TASKS TO COMPLETE ::
(A) List the systemic signs that the passage on sirolimus in EHE says were usually associated with the appearance or increase of effusion.
(B) Reproduce the section of the passage on sirolimus in EHE starting with "Our analysis suggests" and going on through "receiving treatment for > 2 years.".

PASSAGE ::
===============

Our analysis suggests that sirolimus can be effective in progressing EHE, achieving a tumor growth arrest in most; however, dimensional responses were uncommon. A major criticism could be that a stable disease cannot be taken as a sign of activity in an indolent tumor such as EHE. Thus, a prospective controlled study would be needed in principle, but, given the rarity of this disease, there are major obstacles, at least under conventional methodological approaches. On the other side, we only treated progressive patients and, in four cases, progression was evident at sirolimus discontinuation, and a new response was achieved after rechallenge. Finally, tumor response was long-lasting in four patients receiving treatment for > 2 years.

Furthermore, RECIST criteria were found to be inadequate to catch disease progression since variations in serosal effusion is not considered by itself to be a sign of progression. In our analysis we reviewed all radiological assessments from baseline and found that the appearance/increase of effusion, particularly pleural effusion, was usually associated with other systemic signs, such as asthenia/prostration, weight loss, fever, and, more so, pain and dyspnea, even in those patients in which no other radiologic signs of progression [i.e. new lesion(s) and/or an increase in size of known lesion(s)] were detectable. This was followed in most cases by rapid deterioration of general conditions and death, with six patients dying within 1–8 months after the evidence of the effusion worsening, compared with a 16-month median OS in the whole series. Interestingly, the 10-month median ‘enlarged PFS’, obtained by considering as PD the worsening of pleural/peritoneal effusion and systemic tumor-related symptoms, is inferior to the 12-month median PFS according to RECIST. This observation is in line with data recently reported by Anderson et al., who found a correlation between the presence of pleural involvement and poor prognosis in lung and/or pleural vascular sarcomas, among which EHE.8 Unfortunately, sirolimus was ineffective in the majority of these patients, with 7/9 cases with pleural/peritoneal effusions worsening in spite of therapy. This underlies the strong need for new active drugs to treat EHE.

PET was not useful in response evaluation as 4/10 patients had a decrease in FDG uptake which was not consistent with other clinical signs showing a disease progression. By contrast, the improvement in symptoms of the first patient of this series prompted us to use sirolimus in the other EHE patients. Unfortunately, in our study PS was not routinely assessed for all patients, but the evaluation of changes in PS and/or other quality-of-life metrics can add to radiologic response assessment, especially when responses are not dimensional, and should be considered in future studies on new agents in EHE.

===============

PROVIDED RECORDS ::
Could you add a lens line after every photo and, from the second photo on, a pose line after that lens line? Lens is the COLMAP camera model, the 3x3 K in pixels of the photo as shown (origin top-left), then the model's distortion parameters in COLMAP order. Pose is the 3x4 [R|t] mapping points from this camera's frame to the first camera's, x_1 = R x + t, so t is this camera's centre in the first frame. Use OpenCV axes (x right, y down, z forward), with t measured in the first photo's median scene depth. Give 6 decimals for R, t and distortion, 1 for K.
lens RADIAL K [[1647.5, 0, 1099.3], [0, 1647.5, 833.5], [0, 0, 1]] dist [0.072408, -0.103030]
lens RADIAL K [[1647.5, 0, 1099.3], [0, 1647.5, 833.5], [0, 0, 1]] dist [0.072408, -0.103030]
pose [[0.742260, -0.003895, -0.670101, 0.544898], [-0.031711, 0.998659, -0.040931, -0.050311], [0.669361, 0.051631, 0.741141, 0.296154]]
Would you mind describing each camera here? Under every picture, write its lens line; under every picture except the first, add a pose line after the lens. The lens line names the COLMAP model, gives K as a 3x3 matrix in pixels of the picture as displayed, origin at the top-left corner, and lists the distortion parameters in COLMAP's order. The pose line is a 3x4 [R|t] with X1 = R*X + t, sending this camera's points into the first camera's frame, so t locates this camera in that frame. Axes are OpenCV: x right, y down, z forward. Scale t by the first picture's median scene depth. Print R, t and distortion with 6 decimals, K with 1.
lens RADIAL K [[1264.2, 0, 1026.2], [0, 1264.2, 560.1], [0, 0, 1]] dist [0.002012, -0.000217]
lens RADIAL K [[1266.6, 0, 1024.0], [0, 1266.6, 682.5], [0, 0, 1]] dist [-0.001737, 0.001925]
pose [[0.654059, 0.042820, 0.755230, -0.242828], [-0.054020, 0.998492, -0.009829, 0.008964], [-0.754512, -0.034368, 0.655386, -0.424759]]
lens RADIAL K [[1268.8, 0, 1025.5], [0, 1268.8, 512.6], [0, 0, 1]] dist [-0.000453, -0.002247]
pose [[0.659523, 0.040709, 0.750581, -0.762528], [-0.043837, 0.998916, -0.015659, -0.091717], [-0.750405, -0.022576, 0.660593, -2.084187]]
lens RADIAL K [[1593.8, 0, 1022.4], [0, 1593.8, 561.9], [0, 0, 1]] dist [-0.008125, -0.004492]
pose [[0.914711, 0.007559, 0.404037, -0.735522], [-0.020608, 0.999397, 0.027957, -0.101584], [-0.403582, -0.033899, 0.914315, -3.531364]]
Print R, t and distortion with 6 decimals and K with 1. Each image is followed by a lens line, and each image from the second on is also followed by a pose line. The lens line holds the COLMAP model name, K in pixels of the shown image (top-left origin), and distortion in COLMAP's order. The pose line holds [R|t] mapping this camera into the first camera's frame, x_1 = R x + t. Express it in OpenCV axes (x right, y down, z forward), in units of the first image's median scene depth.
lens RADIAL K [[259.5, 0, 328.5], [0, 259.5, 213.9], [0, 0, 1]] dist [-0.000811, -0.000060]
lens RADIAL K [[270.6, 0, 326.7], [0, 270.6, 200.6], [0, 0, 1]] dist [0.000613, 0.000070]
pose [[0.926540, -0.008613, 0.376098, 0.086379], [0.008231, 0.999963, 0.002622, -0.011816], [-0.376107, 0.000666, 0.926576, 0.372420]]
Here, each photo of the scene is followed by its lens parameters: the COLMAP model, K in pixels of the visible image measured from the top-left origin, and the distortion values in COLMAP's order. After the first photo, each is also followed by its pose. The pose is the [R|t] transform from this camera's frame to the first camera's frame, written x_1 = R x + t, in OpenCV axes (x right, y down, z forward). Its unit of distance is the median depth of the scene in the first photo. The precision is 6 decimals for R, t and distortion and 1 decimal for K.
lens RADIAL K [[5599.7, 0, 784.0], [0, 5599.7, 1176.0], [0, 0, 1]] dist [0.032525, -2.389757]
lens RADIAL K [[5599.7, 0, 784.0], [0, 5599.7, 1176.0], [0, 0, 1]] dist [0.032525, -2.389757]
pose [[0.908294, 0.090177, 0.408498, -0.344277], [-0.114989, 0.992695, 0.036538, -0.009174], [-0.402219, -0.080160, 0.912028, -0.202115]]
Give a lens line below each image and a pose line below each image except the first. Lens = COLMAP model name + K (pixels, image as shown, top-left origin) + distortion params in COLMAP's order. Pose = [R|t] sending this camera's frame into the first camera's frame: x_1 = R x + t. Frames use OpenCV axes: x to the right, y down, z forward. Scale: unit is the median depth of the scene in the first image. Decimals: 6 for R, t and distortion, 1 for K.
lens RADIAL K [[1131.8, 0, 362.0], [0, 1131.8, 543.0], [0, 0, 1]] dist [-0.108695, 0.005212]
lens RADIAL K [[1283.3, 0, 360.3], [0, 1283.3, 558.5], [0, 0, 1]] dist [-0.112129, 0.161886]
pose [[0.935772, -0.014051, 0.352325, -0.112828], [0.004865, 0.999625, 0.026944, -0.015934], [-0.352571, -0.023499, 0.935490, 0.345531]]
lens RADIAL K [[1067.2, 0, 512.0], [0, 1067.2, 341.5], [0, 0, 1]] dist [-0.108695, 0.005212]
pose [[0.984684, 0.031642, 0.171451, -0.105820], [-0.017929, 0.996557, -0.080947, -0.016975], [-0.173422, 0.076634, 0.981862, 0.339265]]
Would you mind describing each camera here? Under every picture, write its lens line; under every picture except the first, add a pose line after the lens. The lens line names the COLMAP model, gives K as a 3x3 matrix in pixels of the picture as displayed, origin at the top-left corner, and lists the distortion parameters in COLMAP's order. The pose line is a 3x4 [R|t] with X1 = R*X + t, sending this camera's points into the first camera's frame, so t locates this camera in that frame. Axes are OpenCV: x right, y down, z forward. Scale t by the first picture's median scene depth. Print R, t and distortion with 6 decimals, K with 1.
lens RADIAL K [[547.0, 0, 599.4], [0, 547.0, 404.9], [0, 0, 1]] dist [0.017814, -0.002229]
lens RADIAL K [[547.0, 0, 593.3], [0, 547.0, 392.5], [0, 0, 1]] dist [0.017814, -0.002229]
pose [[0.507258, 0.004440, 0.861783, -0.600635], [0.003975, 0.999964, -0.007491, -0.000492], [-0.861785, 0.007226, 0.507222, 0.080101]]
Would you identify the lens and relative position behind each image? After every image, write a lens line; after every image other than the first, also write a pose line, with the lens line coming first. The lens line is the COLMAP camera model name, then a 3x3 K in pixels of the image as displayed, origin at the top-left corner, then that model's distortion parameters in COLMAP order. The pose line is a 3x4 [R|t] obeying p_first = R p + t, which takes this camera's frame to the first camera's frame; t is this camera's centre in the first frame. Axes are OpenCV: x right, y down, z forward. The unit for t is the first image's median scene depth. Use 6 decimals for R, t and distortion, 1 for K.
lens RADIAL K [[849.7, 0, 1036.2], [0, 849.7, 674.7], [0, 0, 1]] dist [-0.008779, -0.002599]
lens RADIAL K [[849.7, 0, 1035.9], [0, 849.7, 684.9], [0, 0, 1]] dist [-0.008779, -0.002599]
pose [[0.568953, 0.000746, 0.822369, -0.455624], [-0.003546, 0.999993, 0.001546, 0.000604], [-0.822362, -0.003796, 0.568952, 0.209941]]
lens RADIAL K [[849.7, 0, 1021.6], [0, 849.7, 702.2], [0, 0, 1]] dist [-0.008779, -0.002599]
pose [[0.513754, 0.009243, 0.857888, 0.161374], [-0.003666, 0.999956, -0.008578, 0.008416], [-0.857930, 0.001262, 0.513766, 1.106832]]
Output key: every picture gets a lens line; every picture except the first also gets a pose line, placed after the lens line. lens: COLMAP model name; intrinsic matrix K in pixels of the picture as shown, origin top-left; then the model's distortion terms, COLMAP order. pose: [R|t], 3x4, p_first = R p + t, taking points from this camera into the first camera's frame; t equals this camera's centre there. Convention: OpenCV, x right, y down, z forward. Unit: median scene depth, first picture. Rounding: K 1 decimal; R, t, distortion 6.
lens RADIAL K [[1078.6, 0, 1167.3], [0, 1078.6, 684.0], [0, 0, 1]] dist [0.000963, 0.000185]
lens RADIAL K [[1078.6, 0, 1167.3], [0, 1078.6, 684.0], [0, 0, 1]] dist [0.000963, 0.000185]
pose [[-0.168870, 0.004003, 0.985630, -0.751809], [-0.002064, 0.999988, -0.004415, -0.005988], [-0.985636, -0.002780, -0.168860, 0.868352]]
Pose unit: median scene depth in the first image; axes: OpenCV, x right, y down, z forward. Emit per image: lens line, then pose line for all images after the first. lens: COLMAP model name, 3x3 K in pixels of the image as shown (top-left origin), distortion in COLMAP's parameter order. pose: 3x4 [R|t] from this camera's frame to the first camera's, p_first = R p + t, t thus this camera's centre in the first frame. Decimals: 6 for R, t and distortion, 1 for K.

===============

RESULTS IN ORDER ::
(A)
- asthenia/prostration
- weight loss
- fever
- pain
- dyspnea

(B)
Our analysis suggests that sirolimus can be effective in progressing EHE, achieving a tumor growth arrest in most; however, dimensional responses were uncommon. A major criticism could be that a stable disease cannot be taken as a sign of activity in an indolent tumor such as EHE. Thus, a prospective controlled study would be needed in principle, but, given the rarity of this disease, there are major obstacles, at least under conventional methodological approaches. On the other side, we only treated progressive patients and, in four cases, progression was evident at sirolimus discontinuation, and a new response was achieved after rechallenge. Finally, tumor response was long-lasting in four patients receiving treatment for > 2 years.